[Data — start]

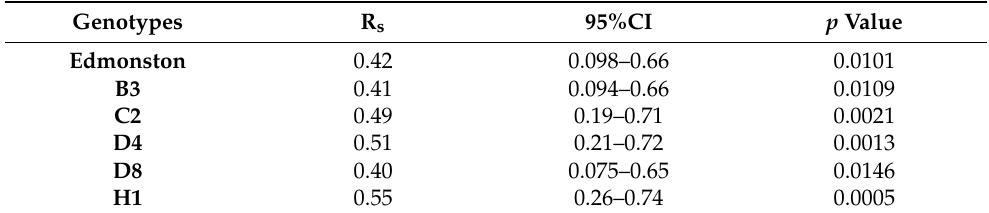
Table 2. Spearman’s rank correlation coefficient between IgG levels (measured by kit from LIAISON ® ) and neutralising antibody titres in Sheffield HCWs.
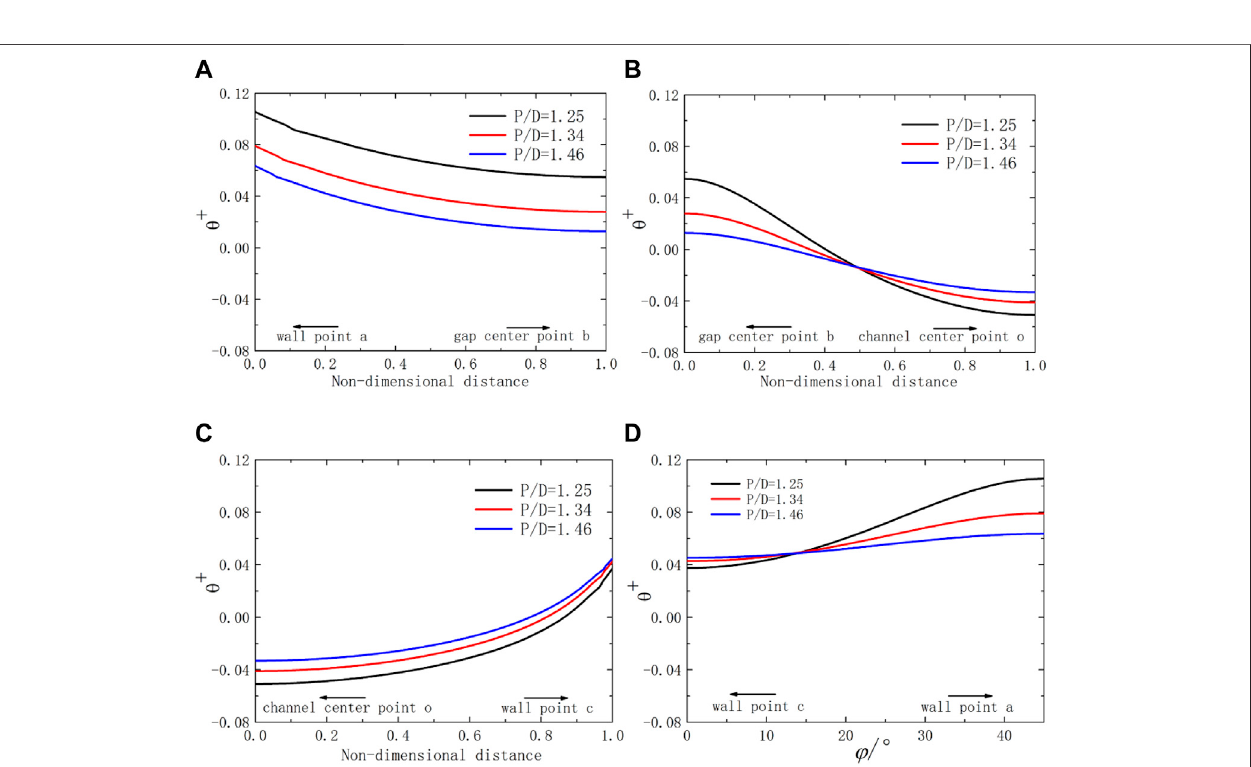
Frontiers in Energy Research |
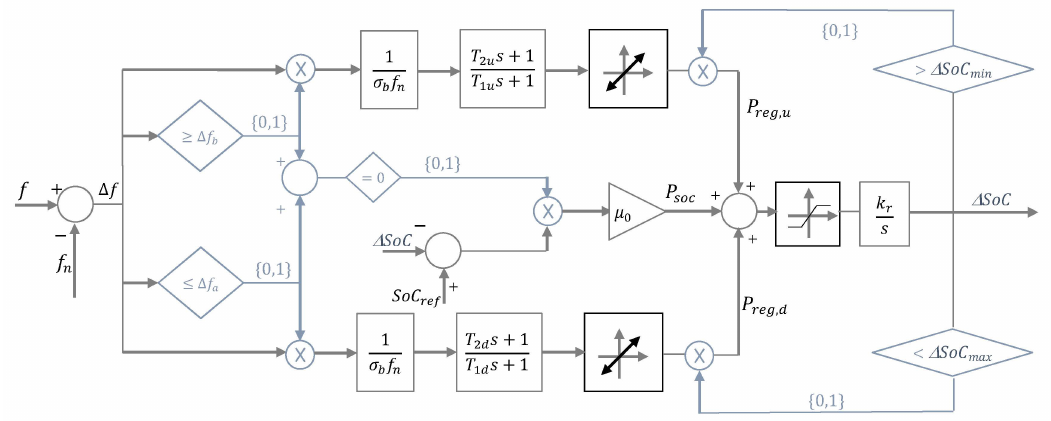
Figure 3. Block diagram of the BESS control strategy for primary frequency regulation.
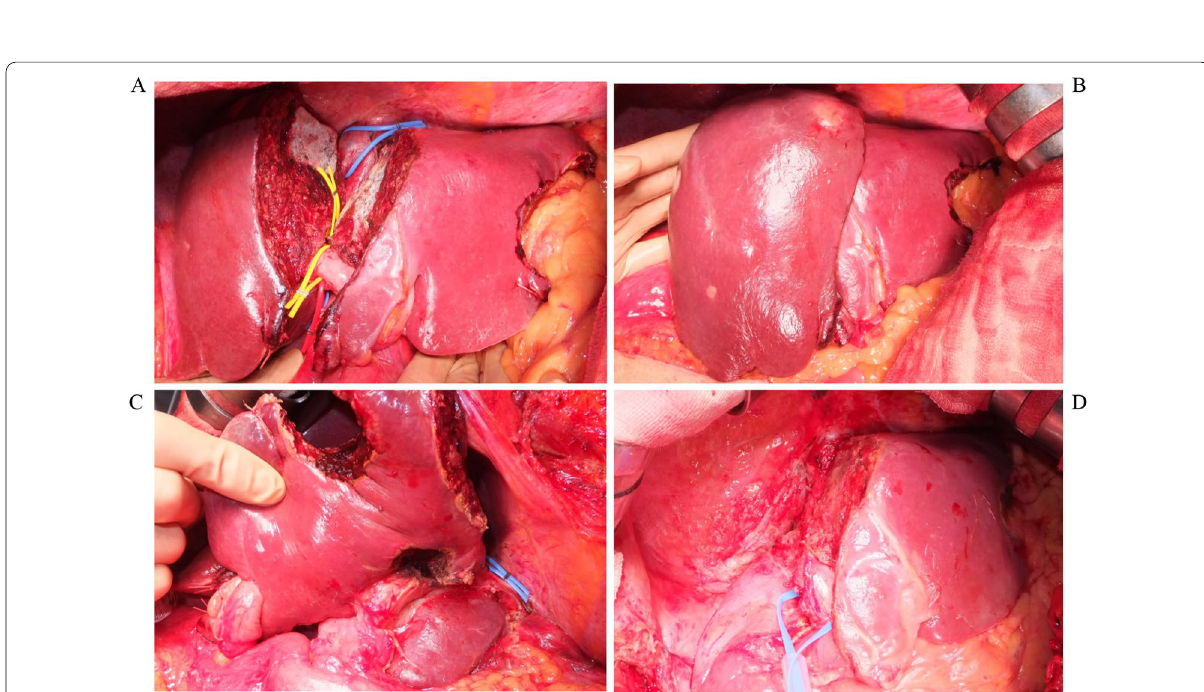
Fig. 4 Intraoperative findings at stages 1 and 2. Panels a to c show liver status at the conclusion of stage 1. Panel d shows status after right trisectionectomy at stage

[Data — finish]

- **Work item**:
Every line above should be repeated exactly; pictures stay out of the copy.

- **Answer to the problem**:
Table 2. Spearman’s rank correlation coefficient between IgG levels (measured by kit from LIAISON ® ) and neutralising antibody titres in Sheffield HCWs.
Frontiers in Energy Research |
Figure 3. Block diagram of the BESS control strategy for primary frequency regulation.
Fig. 4 Intraoperative findings at stages 1 and 2. Panels a to c show liver status at the conclusion of stage 1. Panel d shows status after right trisectionectomy at stage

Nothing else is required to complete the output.